- Born: 5 September 1885 Neustadt
- Died: 27 January 1943 (aged 56) New York City
- Education: University of Göttingen
- Known for: Development of Frei test
- Spouse: Magda Frankfurter
- Children: Marianne, Fritz, Hans
- Scientific career
- Fields: Dermatology

= Wilhelm Siegmund Frei =

German dermatologist (1885–1943)

Wilhelm Siegmund Frei (5 September 1885 – 27 January 1943) was a German dermatologist best known for his contributions to Durand-Nicolas-Favre disease, a sexually transmitted disease found mainly in tropical and subtropical climates. He is also known for the Frei Test, which was developed in 1925 for the detection of lymphogranuloma venereum (LGV).

== Early life ==
Wilhelm Siegmund Frei was born in Neustadt, Upper Silesia. His father, Emil Frei, was a mining firm director, from Neustadt. His mother was Frederika Ring, who came from Austria.
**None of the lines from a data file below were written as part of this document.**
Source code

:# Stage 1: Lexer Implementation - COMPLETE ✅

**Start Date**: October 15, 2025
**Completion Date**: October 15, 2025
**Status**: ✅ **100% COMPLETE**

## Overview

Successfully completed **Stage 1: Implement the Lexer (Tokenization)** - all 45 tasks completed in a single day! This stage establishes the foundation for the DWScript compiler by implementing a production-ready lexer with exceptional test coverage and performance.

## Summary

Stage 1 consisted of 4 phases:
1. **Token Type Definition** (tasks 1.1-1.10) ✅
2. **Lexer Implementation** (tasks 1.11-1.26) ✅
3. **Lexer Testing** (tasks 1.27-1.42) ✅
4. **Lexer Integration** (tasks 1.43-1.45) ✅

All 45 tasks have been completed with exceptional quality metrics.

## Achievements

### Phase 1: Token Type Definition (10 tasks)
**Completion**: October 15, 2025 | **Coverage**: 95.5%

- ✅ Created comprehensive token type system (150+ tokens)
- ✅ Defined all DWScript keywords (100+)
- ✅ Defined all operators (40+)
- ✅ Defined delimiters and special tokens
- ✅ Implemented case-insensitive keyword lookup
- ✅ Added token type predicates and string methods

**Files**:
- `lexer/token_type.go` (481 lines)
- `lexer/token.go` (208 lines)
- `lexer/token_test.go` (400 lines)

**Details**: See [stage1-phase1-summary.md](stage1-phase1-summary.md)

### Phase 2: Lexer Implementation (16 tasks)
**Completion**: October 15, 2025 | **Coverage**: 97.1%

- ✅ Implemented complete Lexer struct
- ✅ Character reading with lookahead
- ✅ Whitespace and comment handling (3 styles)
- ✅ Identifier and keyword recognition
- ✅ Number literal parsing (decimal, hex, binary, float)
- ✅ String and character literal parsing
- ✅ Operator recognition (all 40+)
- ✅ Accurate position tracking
Wilhelm had two sisters, Gerta Frei (1887 — presumably killed by Nazis) and Josephina Frei (1888).

== Life ==
Wilhelm studied medicine in Freiburg, Germany, and went on to get his doctorate in Göttingen in 1913. He met Magda Frankfurter (1885–1973) when they were both studying medicine in Freiburg and was married on 12 January 1912. They had their first child Marianne, later that year on 7 November 1912, and their second child Fritz was born on 12 December 1915 and Hans Wilhelm Frei born on 29 April 1922.

Due to the rise of the Nazis and bad times looming ahead in Germany, he immigrated to New York with his family and went to work at the Montefiore Hospital in the Bronx from 1937 until he fell ill and died on 27 January 1943, leaving behind his wife and three children at the age of 58.